I słuchaj: już tam było gotowe dlań zgliszcze,
Już go miało pożerać litewskie bożyszcze,
Kiedy zjawia się Egle, zadyszana, blada,
Porywa go za rękę, o śmierci powiada,
Uprowadza przez góry, przez tajemne lochy,
I ocala od zguby — a nasz Ransdorf płochy
Tak uczuł bicie serca, taki zawrót głowy,
Że kochankę pożegnał tylko czterema słowy,
I popłynął spokojnie na litewskiej łodzi.
— A nawet nie uściskał? och! to się nie godzi! —
Mówił Wilhelm ze śmiechem — ach! dziecino młoda!
Wszak tam krzyżacka grzeczność na pośmiech się poda.

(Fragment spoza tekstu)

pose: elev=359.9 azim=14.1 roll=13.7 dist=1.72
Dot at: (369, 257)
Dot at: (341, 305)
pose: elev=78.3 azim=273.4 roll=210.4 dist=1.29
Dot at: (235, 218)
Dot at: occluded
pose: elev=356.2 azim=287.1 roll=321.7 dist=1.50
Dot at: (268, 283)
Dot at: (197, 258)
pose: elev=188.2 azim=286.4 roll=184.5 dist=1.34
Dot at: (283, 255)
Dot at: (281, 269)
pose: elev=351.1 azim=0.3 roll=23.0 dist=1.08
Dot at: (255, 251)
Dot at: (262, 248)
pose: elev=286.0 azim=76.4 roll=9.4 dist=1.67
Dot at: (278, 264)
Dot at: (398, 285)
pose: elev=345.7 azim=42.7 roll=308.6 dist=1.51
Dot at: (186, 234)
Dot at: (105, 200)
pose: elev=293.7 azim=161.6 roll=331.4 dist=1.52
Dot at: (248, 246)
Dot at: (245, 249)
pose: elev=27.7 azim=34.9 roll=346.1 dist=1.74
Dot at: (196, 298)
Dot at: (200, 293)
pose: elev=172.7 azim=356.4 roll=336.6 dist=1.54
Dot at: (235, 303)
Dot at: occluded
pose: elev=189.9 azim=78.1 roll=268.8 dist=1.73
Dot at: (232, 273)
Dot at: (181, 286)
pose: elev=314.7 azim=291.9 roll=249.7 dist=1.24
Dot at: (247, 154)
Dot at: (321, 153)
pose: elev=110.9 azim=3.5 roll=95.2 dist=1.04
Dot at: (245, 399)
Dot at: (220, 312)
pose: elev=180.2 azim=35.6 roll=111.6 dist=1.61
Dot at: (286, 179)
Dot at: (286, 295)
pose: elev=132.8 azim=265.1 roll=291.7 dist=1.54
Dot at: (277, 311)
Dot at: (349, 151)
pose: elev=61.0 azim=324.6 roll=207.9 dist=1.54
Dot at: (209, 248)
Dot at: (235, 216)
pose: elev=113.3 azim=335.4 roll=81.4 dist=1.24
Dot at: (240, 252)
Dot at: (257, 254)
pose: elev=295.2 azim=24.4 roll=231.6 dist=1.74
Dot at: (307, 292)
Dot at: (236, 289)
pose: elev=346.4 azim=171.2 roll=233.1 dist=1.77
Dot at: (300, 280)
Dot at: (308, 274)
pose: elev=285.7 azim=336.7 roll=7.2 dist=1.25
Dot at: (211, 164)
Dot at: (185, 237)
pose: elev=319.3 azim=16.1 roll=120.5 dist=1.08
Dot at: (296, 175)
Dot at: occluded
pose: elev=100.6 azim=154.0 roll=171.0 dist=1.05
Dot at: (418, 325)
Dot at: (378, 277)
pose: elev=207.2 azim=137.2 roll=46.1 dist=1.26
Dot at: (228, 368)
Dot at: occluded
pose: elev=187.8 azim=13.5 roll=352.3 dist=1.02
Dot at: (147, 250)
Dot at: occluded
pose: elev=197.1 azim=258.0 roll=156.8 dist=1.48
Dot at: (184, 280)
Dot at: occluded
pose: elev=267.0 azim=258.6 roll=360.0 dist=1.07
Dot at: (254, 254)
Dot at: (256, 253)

Jeśli się o tem dowie Rudolf, książę saski,
Toś już na wieki wieków wypadł z jego łaski,
A dowództwo łuczników, coś dostał tak skoro,
Wierz mi, młody Ransdorfie, zaraz ci odbiorą.
Komtur elbląski mistrza oszukał zdradziecko:
Wmówił mu, żeś ty rycerz — a ty jeszcze dziecko,
Dziecko — bo taka miłość nie wiele ci wskóra;
Dobra w książce Platona, w pieśni Trubadura,
Lecz w życiu tyle warta, co w zbroi dziecina,
Co włócznia bez żelaza, co puhar bez wina.
— Bracia moi ! — rzekł Ransdorf z zapałem i skoro —
Poszanujcie uczucia, co mi w piersiach gorą!